LA CHIESA SI FA UMILE e torna alle origini. La fumata bianca per Jorge Mario Bergoglio, la prima volta di un gesuita proveniente dalle Americhe, che diventa Papa e sceglie di chiamarsi Francesco, come il poverello d’Assisi, è il segno tangibile della volontà dei cardinali di voltare definitivamente pagina per dimenticare gli scandali, gli oscuri intrighi della Curia romana e la macchia, imperdonabile, della pedofilia nelle sacrestie di mezzo mondo. Questi sono i veri motivi, al di là dei problemi di salute, che hanno indotto Benedetto XVI a ritirarsi in convento. In questi giorni abbiamo letto diverse interpretazioni, tutte plausibili, sulla scelta del cardinale di Buenos Aires come vescovo di Roma, ma credo che un fattore, più di altri, sia stato determinante in un momento storico così critico: la necessità di tornare al Vangelo. Non è un caso che i preti sudamericani abbiano, da sempre, al loro interno, componenti evangeliche molto spiccate. Lo stesso cardinale Bergoglio, ora Papa Francesco, ha fatto della semplicità, dell’umiltà e della povertà le bandiere della propria missione.

E NON È una semplice coincidenza il fatto che il successore di Benedetto XVI sia un gesuita tenendo conto che gli appartenenti alla Compagnia di Gesù hanno l’obbligo di restare preti semplici senza assumere cariche di potere. Per Jorge Mario – un’altra prima volta nella storia millenaria della Chiesa – è stata fatta un’eccezione, così come un’eccezione era stata stabilita per un altro, grande, gesuita: Carlo Maria Martini. E fu proprio l’indimenticabile arcivescovo di Milano che, per primo, già nel 2005, indicò il cardinale italo-argentino come papabile e degno di prendere sulle proprie spalle il peso della barca di Pietro.
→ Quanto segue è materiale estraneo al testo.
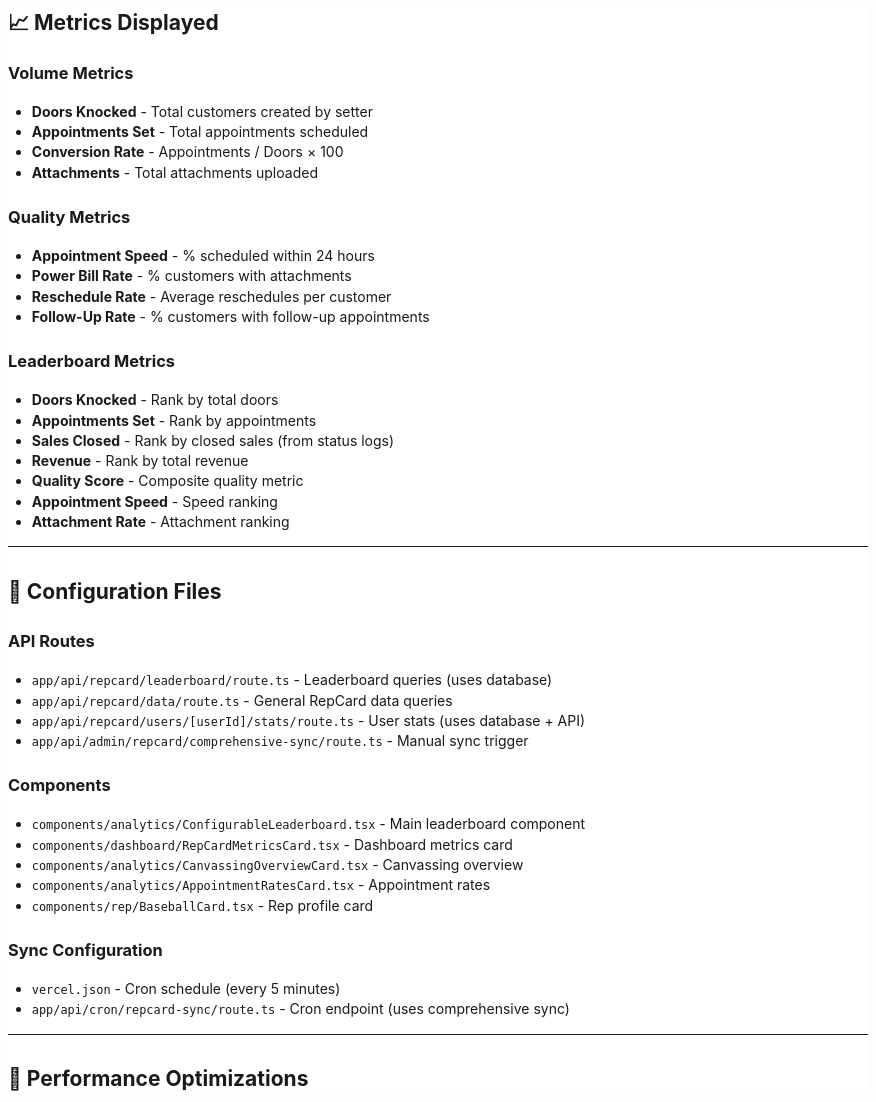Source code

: ## 📈 Metrics Displayed

### Volume Metrics
- **Doors Knocked** - Total customers created by setter
- **Appointments Set** - Total appointments scheduled
- **Conversion Rate** - Appointments / Doors × 100
- **Attachments** - Total attachments uploaded

### Quality Metrics
- **Appointment Speed** - % scheduled within 24 hours
- **Power Bill Rate** - % customers with attachments
- **Reschedule Rate** - Average reschedules per customer
- **Follow-Up Rate** - % customers with follow-up appointments

### Leaderboard Metrics
- **Doors Knocked** - Rank by total doors
- **Appointments Set** - Rank by appointments
- **Sales Closed** - Rank by closed sales (from status logs)
- **Revenue** - Rank by total revenue
- **Quality Score** - Composite quality metric
- **Appointment Speed** - Speed ranking
- **Attachment Rate** - Attachment ranking

---

## 🔧 Configuration Files

### API Routes
- `app/api/repcard/leaderboard/route.ts` - Leaderboard queries (uses database)
- `app/api/repcard/data/route.ts` - General RepCard data queries
- `app/api/repcard/users/[userId]/stats/route.ts` - User stats (uses database + API)
- `app/api/admin/repcard/comprehensive-sync/route.ts` - Manual sync trigger

### Components
- `components/analytics/ConfigurableLeaderboard.tsx` - Main leaderboard component
- `components/dashboard/RepCardMetricsCard.tsx` - Dashboard metrics card
- `components/analytics/CanvassingOverviewCard.tsx` - Canvassing overview
- `components/analytics/AppointmentRatesCard.tsx` - Appointment rates
- `components/rep/BaseballCard.tsx` - Rep profile card

### Sync Configuration
- `vercel.json` - Cron schedule (every 5 minutes)
- `app/api/cron/repcard-sync/route.ts` - Cron endpoint (uses comprehensive sync)

---

## 🚀 Performance Optimizations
In qualche modo, insomma, la diocesi ambrosiana è stata, comunque, un ago della bilancia del Conclave. Se, otto anni fa, il futuro Francesco venne bloccato, sulla via di Roma, da Joseph Ratzinger, oggi è, invece, emerso come soluzione di compromesso tra gli italiani sostenitori di Scola, stoppati dai curiali, e le eminenze statunitensi.

IN UN CERTO SENSO, dunque, la delusione dei cattolici lombardi per la mancata elezione di don Angelo, è mitigata dalla consapevolezza che l’amato predecessore di Tettamanzi a Milano, avesse già puntato sull’arcivescovo di Buenos Aires come futuro Papa al posto di Giovanni Paolo II. Oggi quel sogno è diventato realtà e per la Chiesa dell’America Latina è una grande vittoria anche perché dimostra la grande compattezza attorno al nuovo pastore. Nessuno ha, in effetti, notato che, mercoledì sera, accanto a Francesco sulla loggia di San Pietro, ci fosse il brasiliano Claudio Hummes, già arcivescovo di San Paolo e prefetto emerito della Congregazione per il clero. Un riconoscimento al ruolo che l’anziano cardinale ha avuto nella scelta del nuovo pontefice. Dicono le biografie, che Papa Jorge Mario ama il tango. Non poteva essere diversamente: con il successore di Ratzinger, il Vaticano ballerà davvero tutta un’altra musica. E forse l’allegria della speranza e della fede albergherà nei nostri cuori.